• [Questions to answer]
• 1. According to the forum answer, what does the letter C stand for?
• 2. Decide whether each statement agrees with the forum answer, and support each yes or no with the deciding words of the forum answer, quoted exactly: (a) O(x) equals 1 when the person is an officer of the club. (b) M(x) equals 1 when the person has paid the club dues. (c) For part d, the union of the two sets should be the entire domain C.
• 3. Set down the stretch of the forum answer from "D(x) = 1 if" through "M, O and D.", copying it exactly.

• [Supplied text]
_____

Novay_Z [31] · Answer 1 · 2021-12-22T02:14:57+03:00

Answer:

a) $\exists \, x \in C : O(x) = 0$

b) $\{ x \in C : O(x) = 1 \} \subseteq \{ x \in C : M(x) = 1 \}$

c) $\{ x \in C: M(x) = 1 \} = C$

d) $\{ x \in C : D(x) = 1 \} \, \cup \, \{x \in C : M(x) = 1 \} = C$

e) $\exists \, x \in C : M(x) = 1 \, \wedge D(x) = 1$

f) $\exists \, x \in C : O(x) = 1 \, \wedge M(x) = 0$

Step-by-step explanation:

M(x) = 1 if the person x came to the meeting, and 0 otherwise.

O(x) = 1 if the person is an officer of the club and 0 otherwise.

D(x) = 1 if the person has paid hid/her club dues and 0 otherwise.

Lets also call C the set given by the members of the club. C is the domain of the functions M, O and D.

a) If someone is not an officer, the there should be at least one value x such that O(x) = 0. This can be expressed by logic expressions this way

$\exists \, x \in C : O(x) = 0$

b) If all the officers came on time to the meeting, then for a value x such that O(x) = 1, we also have that M(x) = 1. Thus, the set of officers of the Club is contained on the set of persons which came to the meeting on time, this can be written mathematically this way:

$\{ x \in C : O(x) = 1 \} \subseteq \{ x \in C : M(x) = 1 \}$

c) If everyone was in time for the meeting, then C is equal to the set of persons who came to the meeting on time, or, equivalently, the values x such that M(x) = 1. We can write that this way:

$\{ x \in C: M(x) = 1 \} = C$

d) If everyone paid their dues or came on time to the meeting, then if we take the set of persons who came to the meeting on time and the set of the persons who paid their dues, then the union of the two sets should be the entire domain C, because otherwise there should be a person that didnt pay nor was it on time. This can be expressed logically this way:

$\{ x \in C : D(x) = 1 \} \, \cup \, \{x \in C : M(x) = 1 \} = C$

e) If at least one person paid their dues on time and came on time to the meeting, then there should be a value x on C such that M(x) and D(x) are both equal to 1. Therefore

$\exists \, x \in C : M(x) = 1 \, \wedge D(x) = 1$

f) If there is an officer who did not come on time for the meeting, then there should be a value x in C such that O(x) = 1 (x is an officer), and M(x) = 0. As a result, we have

$\exists \, x \in C : O(x) = 1 \, \wedge M(x) = 0$

I hope that works for you!

_____

• [Dataset entries]
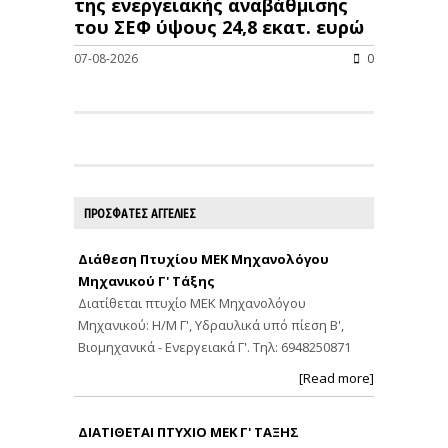
της ενεργειακής αναβάθμισης
του ΣΕΦ ύψους 24,8 εκατ. ευρώ
07-08-2026
0
ΠΡΟΣΦΑΤΕΣ ΑΓΓΕΛΙΕΣ
Διάθεση Πτυχίου ΜΕΚ Μηχανολόγου
Μηχανικού Γ' Τάξης
Διατίθεται πτυχίο ΜΕΚ Μηχανολόγου
Μηχανικού: Η/Μ Γ', Υδραυλικά υπό πίεση Β',
Βιομηχανικά - Ενεργειακά Γ'. Τηλ: 6948250871
[Read more]
ΔΙΑΤΙΘΕΤΑΙ ΠΤΥΧΙΟ ΜΕΚ Γ' ΤΑΞΗΣ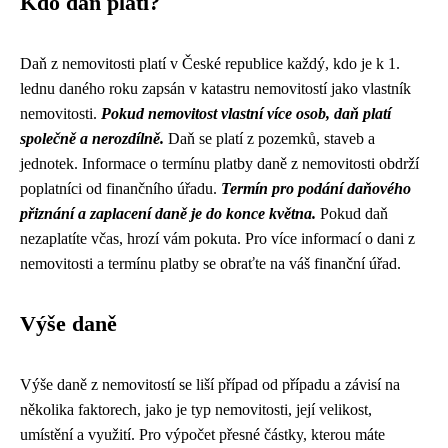
Kdo daň platí?
Daň z nemovitosti platí v České republice každý, kdo je k 1.
lednu daného roku zapsán v katastru nemovitostí jako vlastník
nemovitosti.
Pokud nemovitost vlastní více osob, daň platí
společně a nerozdílně.
Daň se platí z pozemků, staveb a
jednotek. Informace o termínu platby daně z nemovitosti obdrží
poplatníci od finančního úřadu.
Termín pro podání daňového
přiznání a zaplacení daně je do konce května.
Pokud daň
nezaplatíte včas, hrozí vám pokuta. Pro více informací o dani z
nemovitosti a termínu platby se obraťte na váš finanční úřad.
Výše daně
Výše daně z nemovitostí se liší případ od případu a závisí na
několika faktorech, jako je typ nemovitosti, její velikost,
umístění a využití. Pro výpočet přesné částky, kterou máte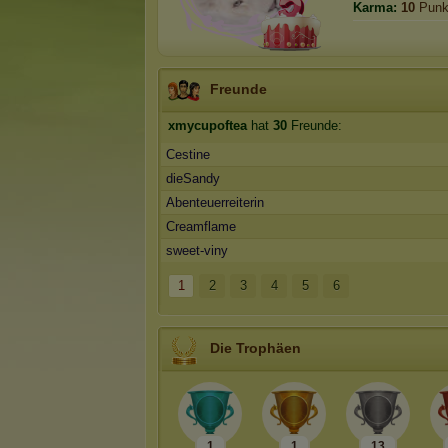
Karma:
10
Punk
Freunde
xmycupoftea
hat
30
Freunde:
Cestine
dieSandy
Abenteuerreiterin
Creamflame
sweet-viny
1
2
3
4
5
6
Die Trophäen
1
1
13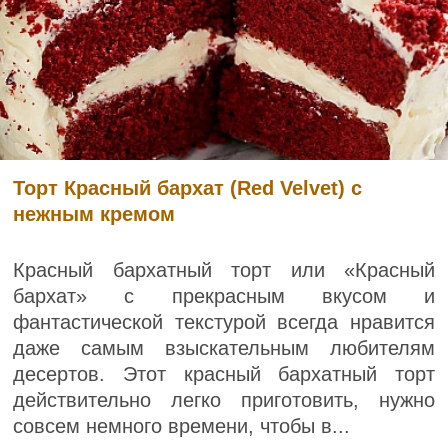
Торт Красный бархат (Red Velvet) с
нежным кремом
Красный бархатный торт или «Красный
бархат» с прекрасным вкусом и
фантастической текстурой всегда нравится
даже самым взыскательным любителям
десертов. Этот красный бархатный торт
действительно легко приготовить, нужно
совсем немного времени, чтобы в...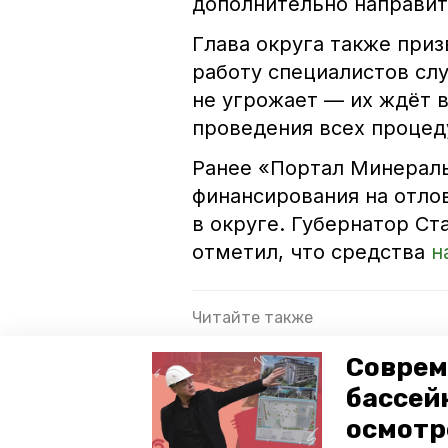
дополнительно направит
Глава округа также приз
работу специалистов сл
не угрожает — их ждёт в
проведения всех процед
Ранее «Портал Минераль
финансирования на отло
в округе. Губернатор С
отметил, что средства
н
Читайте также
Ставропольские генетики пр
Соврем
животноводстве
бассей
Лисёнок вышел навстречу со
осмотр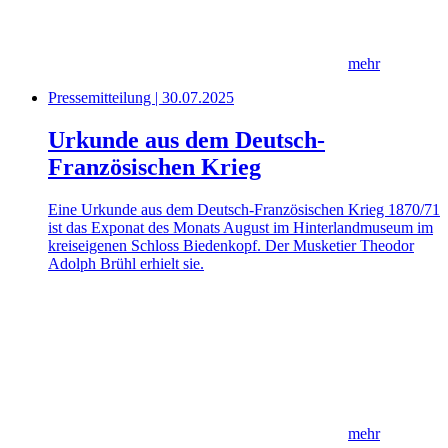
mehr
Pressemitteilung | 30.07.2025
Urkunde aus dem Deutsch-
Französischen Krieg
Eine Urkunde aus dem Deutsch-Französischen Krieg 1870/71
ist das Exponat des Monats August im Hinterlandmuseum im
kreiseigenen Schloss Biedenkopf. Der Musketier Theodor
Adolph Brühl erhielt sie.
mehr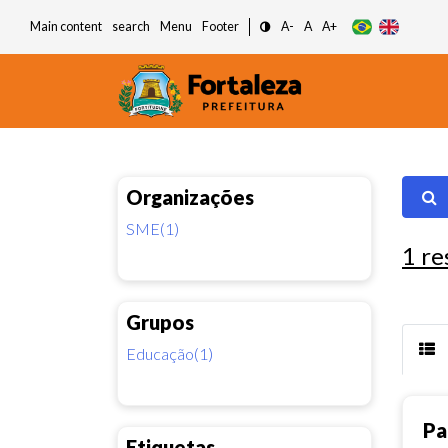
Main content
search
Menu
Footer
A-
A
A+
Organizações
SME(1)
1
re
Grupos
Educação(1)
Pa
Etiquetas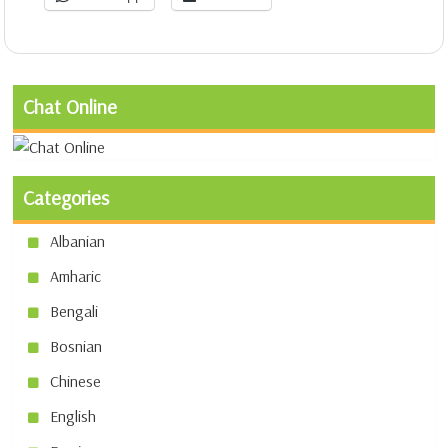
Chat Online
Categories
Albanian
Amharic
Bengali
Bosnian
Chinese
English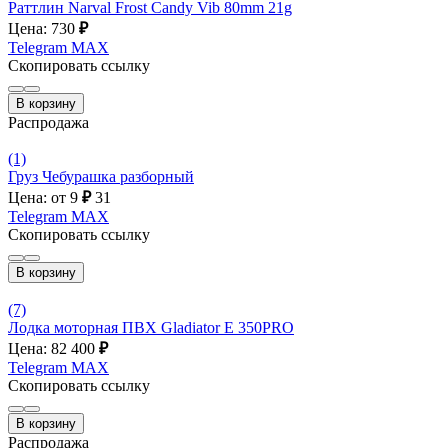
Раттлин Narval Frost Candy Vib 80mm 21g
Цена: 730
₽
Telegram
MAX
Скопировать ссылку
В корзину
Распродажа
(1)
Груз Чебурашка разборный
Цена: от 9
₽
31
Telegram
MAX
Скопировать ссылку
В корзину
(7)
Лодка моторная ПВХ Gladiator E 350PRO
Цена: 82 400
₽
Telegram
MAX
Скопировать ссылку
В корзину
Распродажа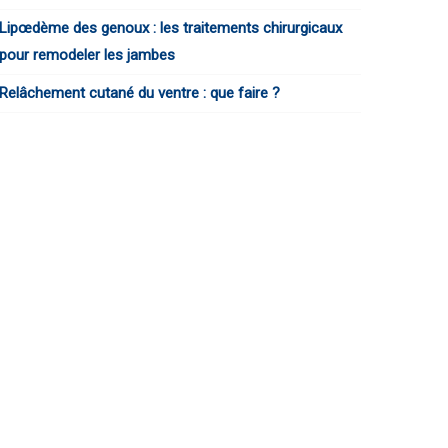
Lipœdème des genoux : les traitements chirurgicaux
pour remodeler les jambes
Relâchement cutané du ventre : que faire ?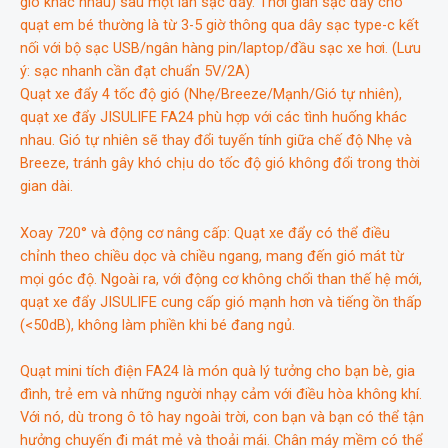
gió khác nhau) sau một lần sạc đầy. Thời gian sạc đầy cho
quạt em bé thường là từ 3-5 giờ thông qua dây sạc type-c kết
nối với bộ sạc USB/ngân hàng pin/laptop/đầu sạc xe hơi. (Lưu
ý: sạc nhanh cần đạt chuẩn 5V/2A)
Quạt xe đẩy 4 tốc độ gió (Nhẹ/Breeze/Mạnh/Gió tự nhiên),
quạt xe đẩy JISULIFE FA24 phù hợp với các tình huống khác
nhau. Gió tự nhiên sẽ thay đổi tuyến tính giữa chế độ Nhẹ và
Breeze, tránh gây khó chịu do tốc độ gió không đổi trong thời
gian dài.
Xoay 720° và động cơ nâng cấp: Quạt xe đẩy có thể điều
chỉnh theo chiều dọc và chiều ngang, mang đến gió mát từ
mọi góc độ. Ngoài ra, với động cơ không chổi than thế hệ mới,
quạt xe đẩy JISULIFE cung cấp gió mạnh hơn và tiếng ồn thấp
(<50dB), không làm phiền khi bé đang ngủ.
Quạt mini tích điện FA24 là món quà lý tưởng cho bạn bè, gia
đình, trẻ em và những người nhạy cảm với điều hòa không khí.
Với nó, dù trong ô tô hay ngoài trời, con bạn và bạn có thể tận
hưởng chuyến đi mát mẻ và thoải mái. Chân máy mềm có thể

_____

• [Answers by item]
• 1. C is the set given by the members of the club, and it is the domain of the functions M, O and D.

• 2.
(a) Yes: "O(x) = 1 if the person is an officer of the club and 0 otherwise."
(b) No: "M(x) = 1 if the person x came to the meeting, and 0 otherwise."
(c) Yes: "the union of the two sets should be the entire domain C"

• 3.
D(x) = 1 if the person has paid hid/her club dues and 0 otherwise.

Lets also call C the set given by the members of the club. C is the domain of the functions M, O and D.